Description of the task: Reproduce every line of text in the entries below verbatim, omitting the pictures.

Material supplied START

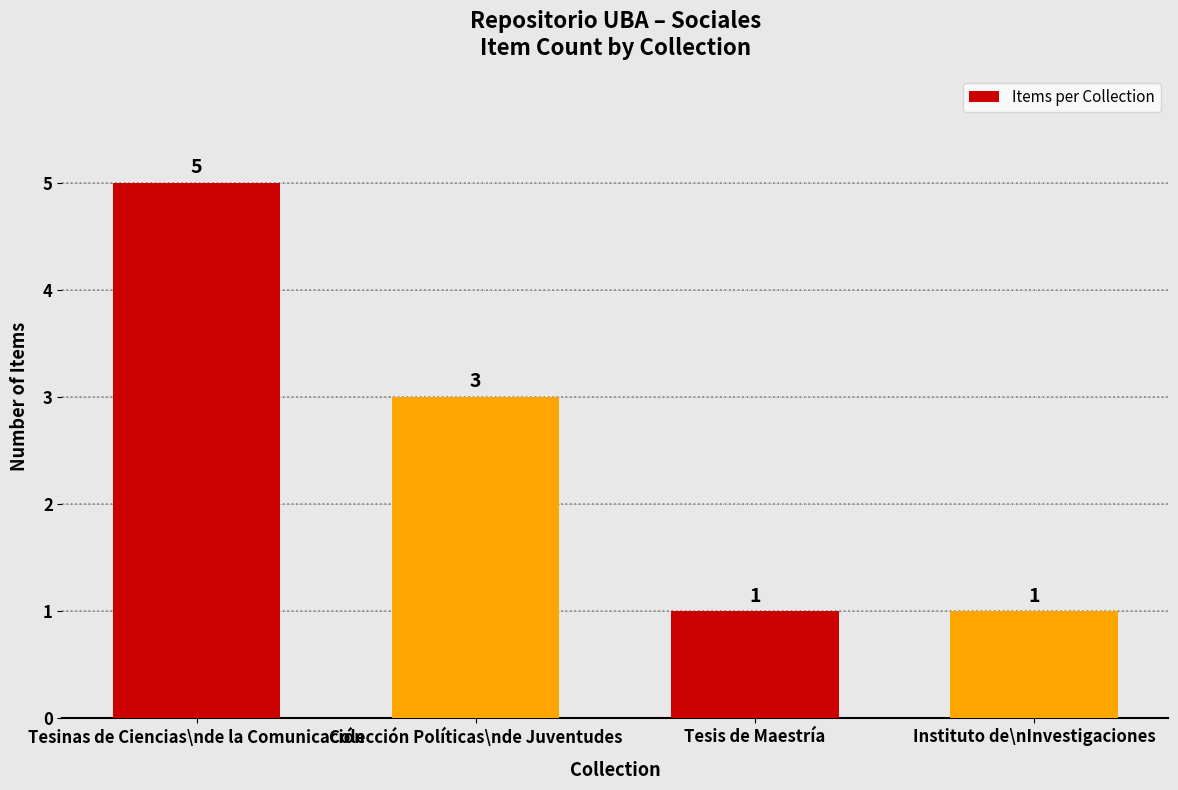

Read the value at Colección Políticas\nde Juventudes.

3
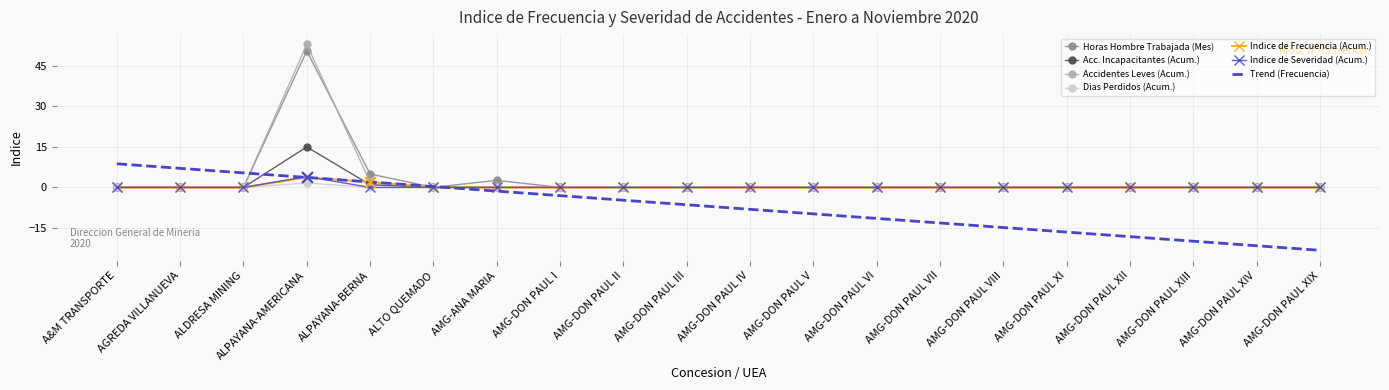

At how many categories does at least one series exceed 41?

1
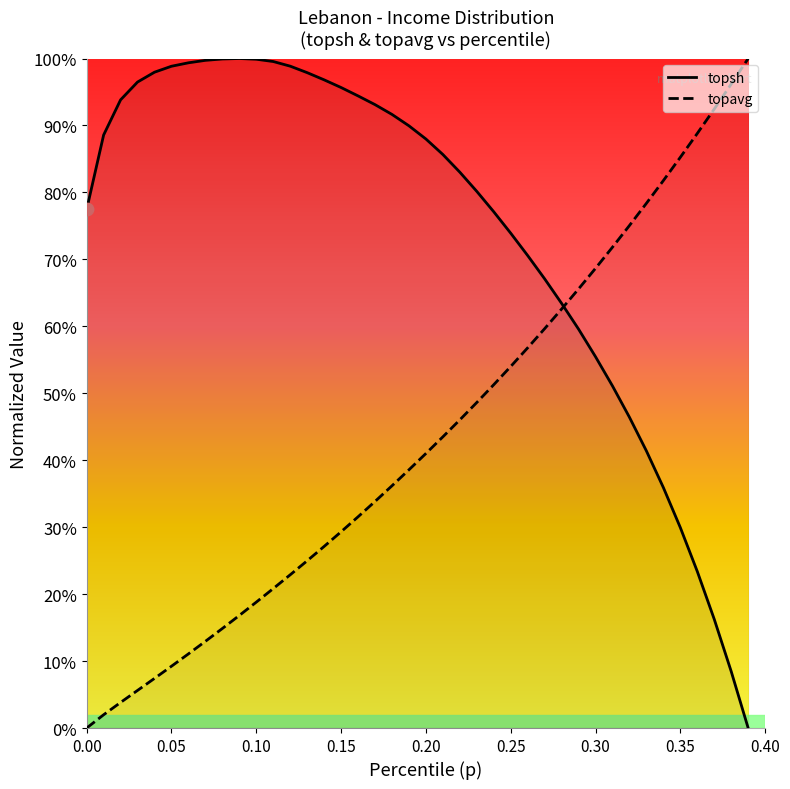

Which series reaches the maximum Y coordinate?

topsh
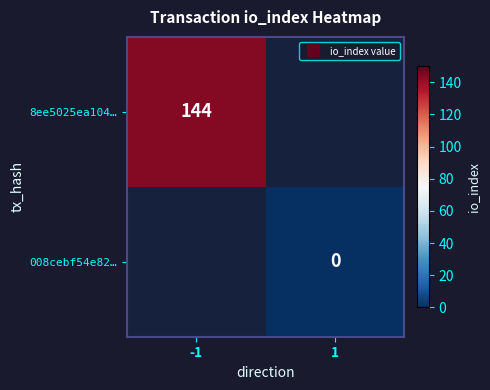

At which category does the chart reach its peak across all series?

-1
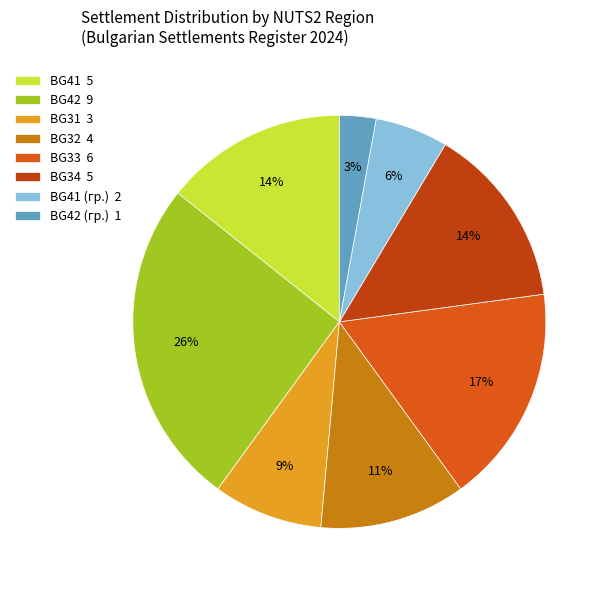

Approximately how many times larger is the value at BG31 3 compared to BG42 (гр.) 1?

3.0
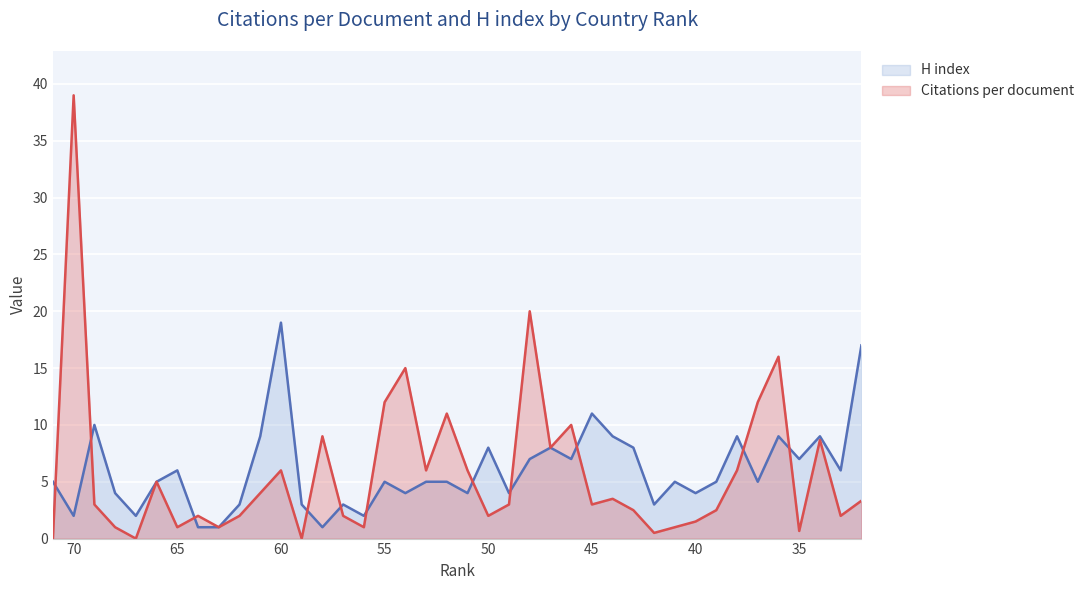

Reading left to right, list all the values displayed in this chart.

Citations per document: 71=0.0	70=39.0	69=3.0	68=1.0	67=0.0	66=5.0	65=1.0	64=2.0	63=1.0	62=2.0	61=4.0	60=6.0	59=0.0	58=9.0	57=2.0	56=1.0	55=12.0	54=15.0	53=6.0	52=11.0	51=6.0	50=2.0	49=3.0	48=20.0	47=8.0	46=10.0	45=3.0	44=3.5	43=2.5	42=0.5	41=1.0	40=1.5	39=2.5	38=6.0	37=12.0	36=16.0	35=0.7	34=8.7	33=2.0	32=3.3
H index: 71=5.0	70=2.0	69=10.0	68=4.0	67=2.0	66=5.0	65=6.0	64=1.0	63=1.0	62=3.0	61=9.0	60=19.0	59=3.0	58=1.0	57=3.0	56=2.0	55=5.0	54=4.0	53=5.0	52=5.0	51=4.0	50=8.0	49=4.0	48=7.0	47=8.0	46=7.0	45=11.0	44=9.0	43=8.0	42=3.0	41=5.0	40=4.0	39=5.0	38=9.0	37=5.0	36=9.0	35=7.0	34=9.0	33=6.0	32=17.0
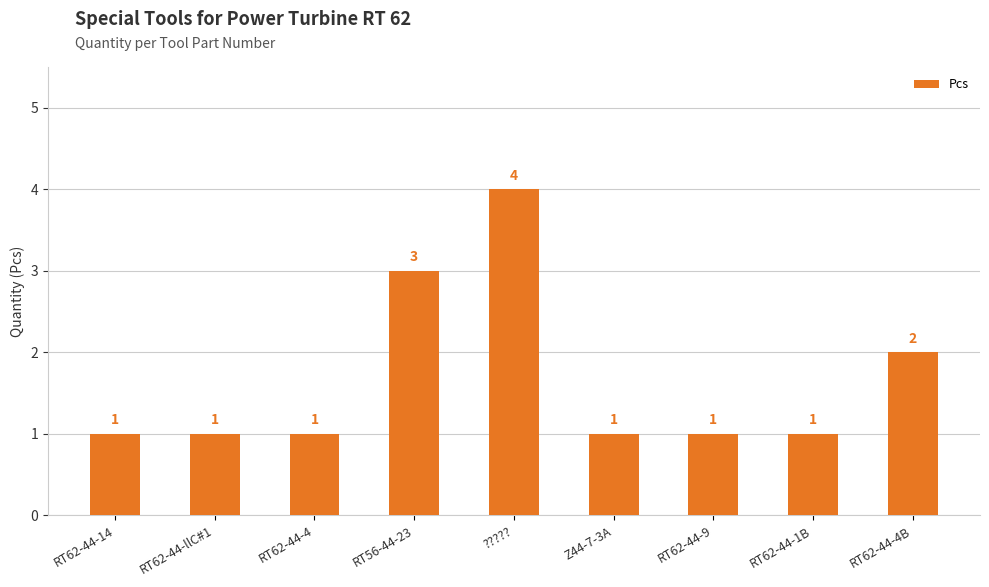

The value at RT62-44-14 is 0. True or false?

False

Material supplied END

Answer box:
Read the value at Colección Políticas\nde Juventudes.

3

At how many categories does at least one series exceed 41?

1

Which series reaches the maximum Y coordinate?

topsh

At which category does the chart reach its peak across all series?

-1

Approximately how many times larger is the value at BG31 3 compared to BG42 (гр.) 1?

3.0

Reading left to right, list all the values displayed in this chart.

Citations per document: 71=0.0	70=39.0	69=3.0	68=1.0	67=0.0	66=5.0	65=1.0	64=2.0	63=1.0	62=2.0	61=4.0	60=6.0	59=0.0	58=9.0	57=2.0	56=1.0	55=12.0	54=15.0	53=6.0	52=11.0	51=6.0	50=2.0	49=3.0	48=20.0	47=8.0	46=10.0	45=3.0	44=3.5	43=2.5	42=0.5	41=1.0	40=1.5	39=2.5	38=6.0	37=12.0	36=16.0	35=0.7	34=8.7	33=2.0	32=3.3
H index: 71=5.0	70=2.0	69=10.0	68=4.0	67=2.0	66=5.0	65=6.0	64=1.0	63=1.0	62=3.0	61=9.0	60=19.0	59=3.0	58=1.0	57=3.0	56=2.0	55=5.0	54=4.0	53=5.0	52=5.0	51=4.0	50=8.0	49=4.0	48=7.0	47=8.0	46=7.0	45=11.0	44=9.0	43=8.0	42=3.0	41=5.0	40=4.0	39=5.0	38=9.0	37=5.0	36=9.0	35=7.0	34=9.0	33=6.0	32=17.0

The value at RT62-44-14 is 0. True or false?

False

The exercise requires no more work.